This being the end of the year I thought instead of a recap (who knows, I might do that later) I would offer up a little wisdom I learned while tackling a rewrite of Where Are You Seventeen? This was the first screenplay I wrote years ago and I thought I would try to update it and breath some new life into it. I also took a writing workshop this year and these are some of the things I learned from watching myself and others read their work to other writers. This is kind of a simple screenplay workflow that might save me and maybe you some headache in the future so here goes. This is by no means an absolute way to do it, just works for me:

Get The Idea

Pretty simple, I mean where else can you go but up. This is the spark that will lead to a screenplay. If it really excites you and feels special there is a good chance other people will feel the same. It might be a storyline or a character. Play with it and see where it goes. Write down a storyline in one or two sentences. Now go to sleep. Wake up the next day and read that storyline. Does it still grab you? Is it worth developing? Can you see yourself six months from now still working on this screenplay?

Develop The Idea

This means carrying the idea for the screenplay around for a period of time. This is the stage where you form the idea and find out if it's even worth the effort of becoming a full-length screenplay. You need to understand what it's about, create a collection of scenes that flow. It doesn't need to be perfect. Play with ideas and take as many notes as possible. When creating notes try to be organized by numbering each note so you can make reference to it when creating the outline. Build character profiles if it helps. This is the time to make sense of it all before you commit anything to an outline. Figure out the story you want to tell and how you are going to tell it. I repeat, figure out the story you want to tell and how you are going to tell it.

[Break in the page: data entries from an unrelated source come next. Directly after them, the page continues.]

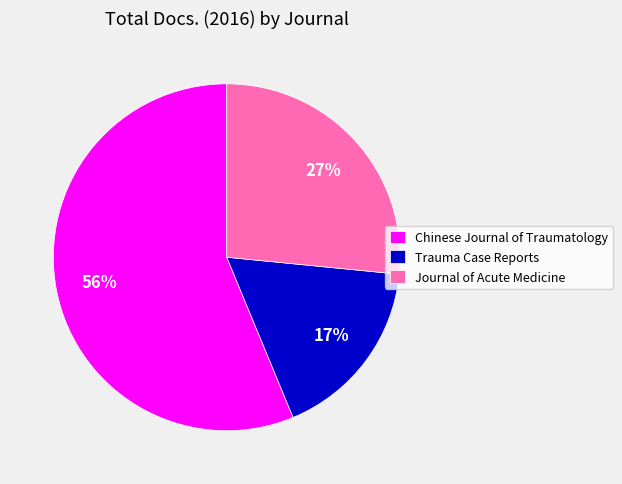

True or false: Chinese Journal of Traumatology accounts for 56% of the total.

True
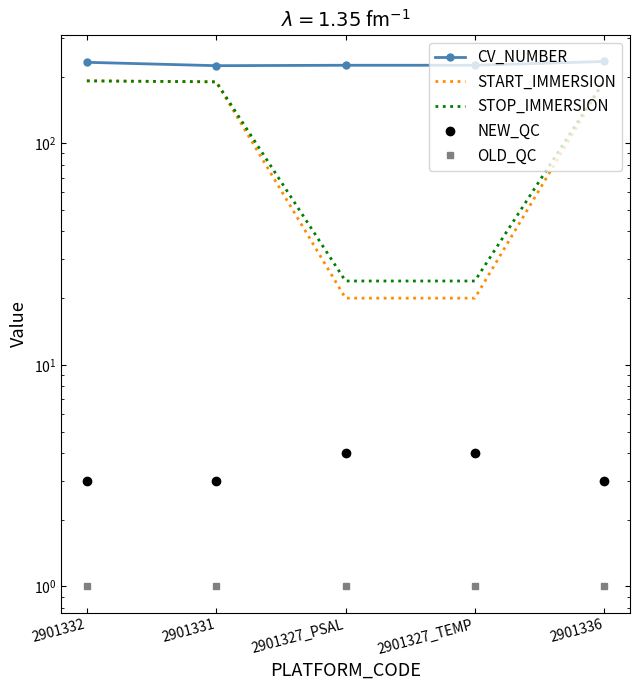

Reading left to right, what are all the values shown in this chart?

CV_NUMBER: 232.0	224.0	225.0	225.0	234.0
START_IMMERSION: 191.3	189.4	20.0	20.0	191.1
STOP_IMMERSION: 191.3	189.4	23.9	23.9	191.1
NEW_QC: 3.0	3.0	4.0	4.0	3.0
OLD_QC: 1.0	1.0	1.0	1.0	1.0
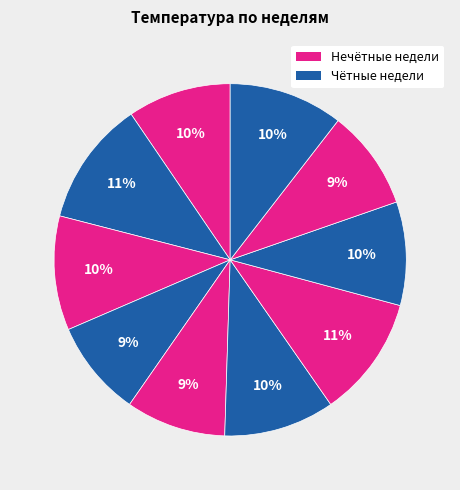

How many slices are in this pie chart?

10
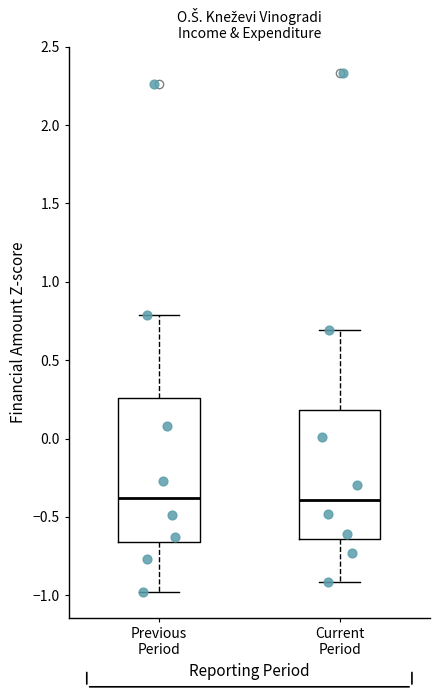

Comparing the boxes themselves (not the whiskers), which one is the tallest?

Previous Period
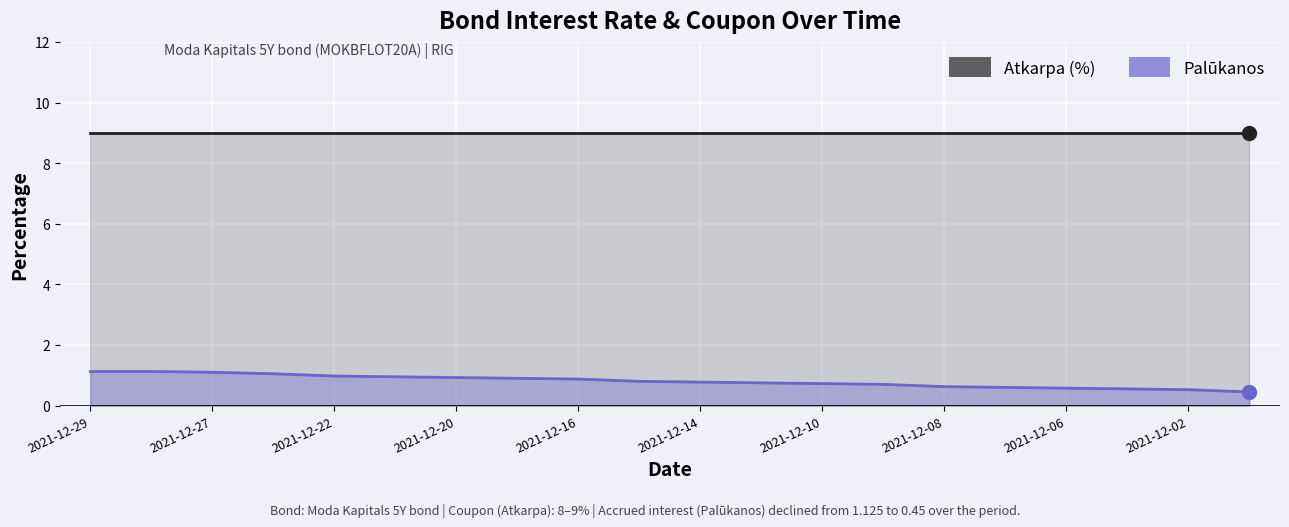

What is the sum of all values?

16.1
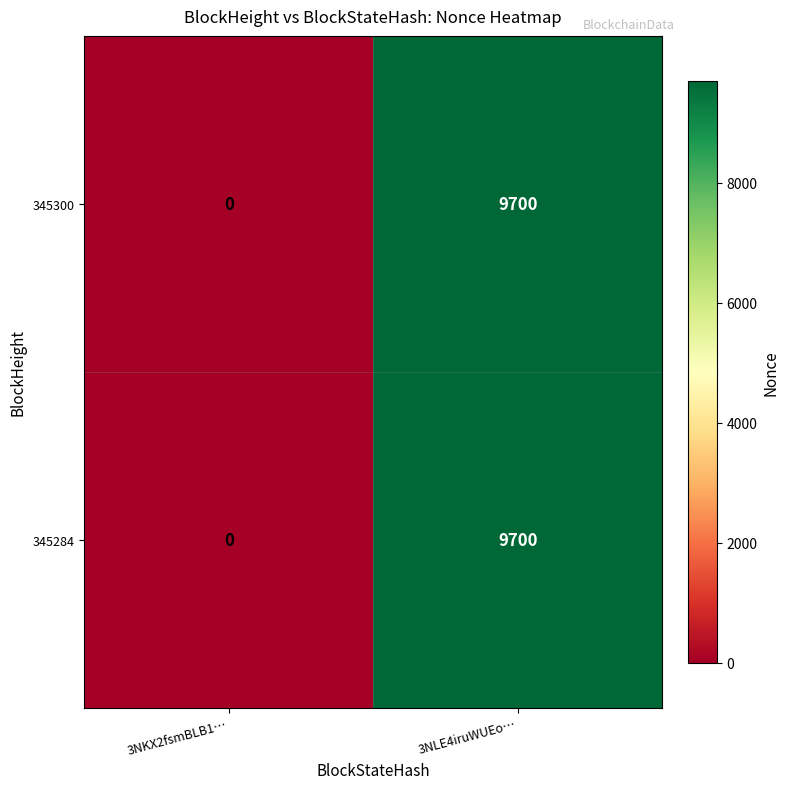

What is the difference between the 345300 values at 3NLE4iruWUEo… and 3NKX2fsmBLB1…?

9700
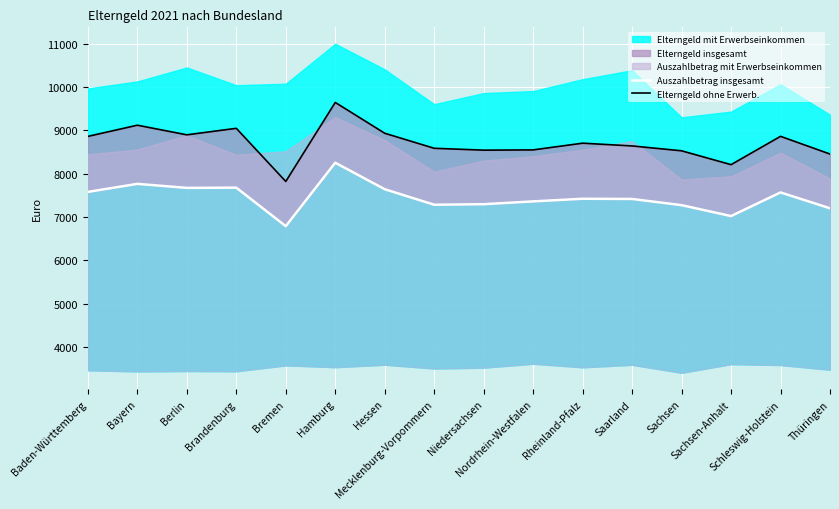

Which series has the largest range (max minus min)?

Elterngeld ohne Erwerb.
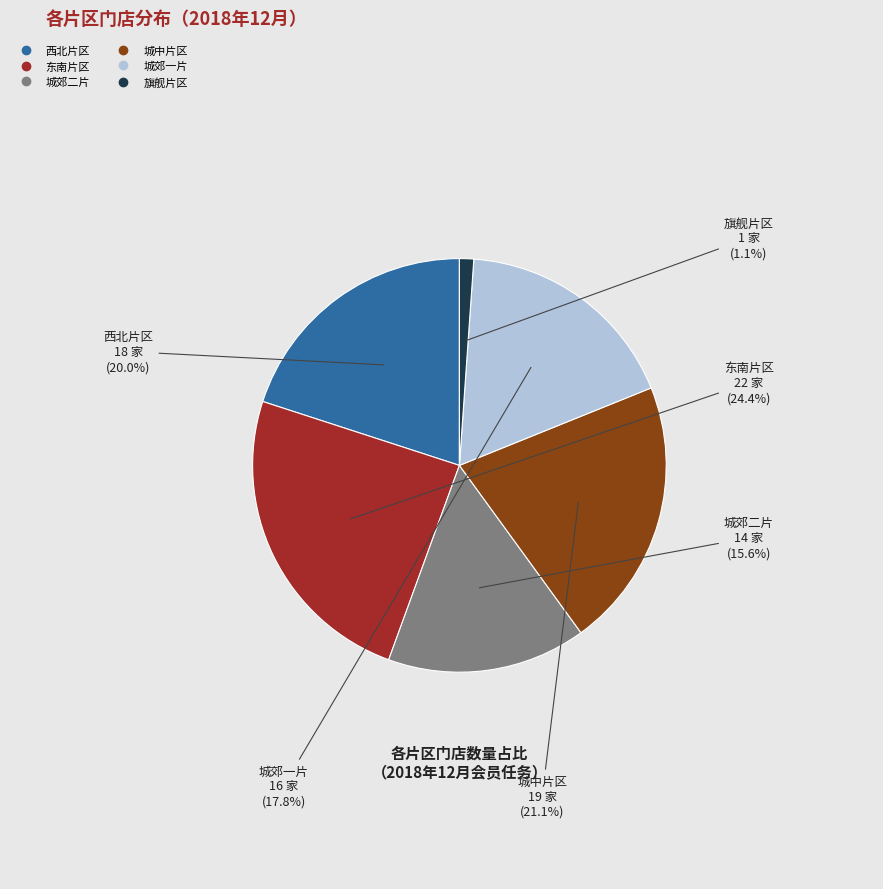

To the nearest percent, what portion does 城中片区 represent?

21%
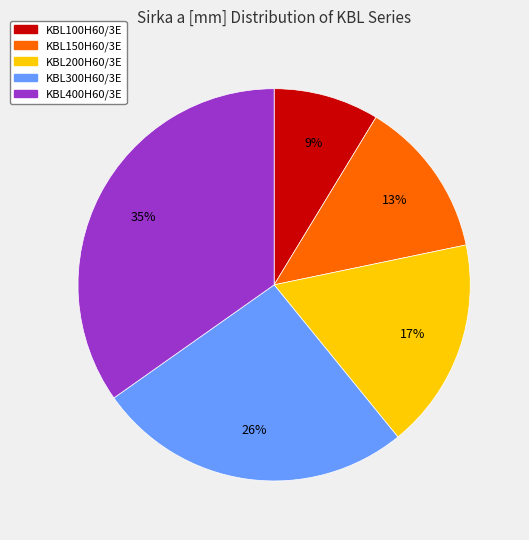

Is the sum of KBL100H60/3E and KBL200H60/3E greater than half?

No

Create a scene by scene list of the screenplay in the order in which it will play out, simple descriptions with references to notes if necessary. DO NOT RUSH INTO THE OUTLINE IF YOU ARE NOT READY. This can turn into a cluster-fuck and cause headaches and rewriting nightmares later. Feel good about the story in your head before you outline.

First Draft

After living with your notes and an outline for a period of time where you feel confident you are ready to put it down on paper, vomit a draft out so you have a solid interpretation of your story. It is important to just lay it down as fast as possible. It will suck and we all know that but just understand that everything gets better with a rewrite. The real point here is to get it out. Now let it sit.

Future Drafts

How many? The number is endles. Well, not endless but if you are on the 25th draft you might want to rethink the whole writing thing. It’s really up to you and your story. This is where the real work comes in. These are the drafts that you can kick and beat into submission in order to make them work for you. You may need to totally dismantle sections or entire acts of the screenplay for it to make sense. You will always be coming up with better ideas as you go along. This is about refining your original ideas and pulling out some new, better ones. The process is like a funnel. Starting out wide and becoming narrow. Push your scenes and characters until you feel they have arrived and you have an original, unique story. Show these drafts to trusted people, workshop it. Get feedback and take that feedback into consideration. You will learn a great deal about your story from hearing what other people think of it. You don't have to agree with them but you will never know what someone elses words will do to the way you see your story. I find it invaluable. If you want to take this even further, when you feel you are close to a final draft, have a reading with actors. You will hear the screenplay in an entirely different way. Your brilliant dialogue might not be so brilliant. Remember, you are writing characters for actors to play. Do not read any stage direction or characters yourself just listen to the reading and the reactions.

Final Draft

This is the point where it is done. You've rewritten and gotten feedback and feel satisfied that you've taken the material as far as you can take it. Now pat yourself on the back, celebrate and put it in a drawer. Repeat from the beginning asap.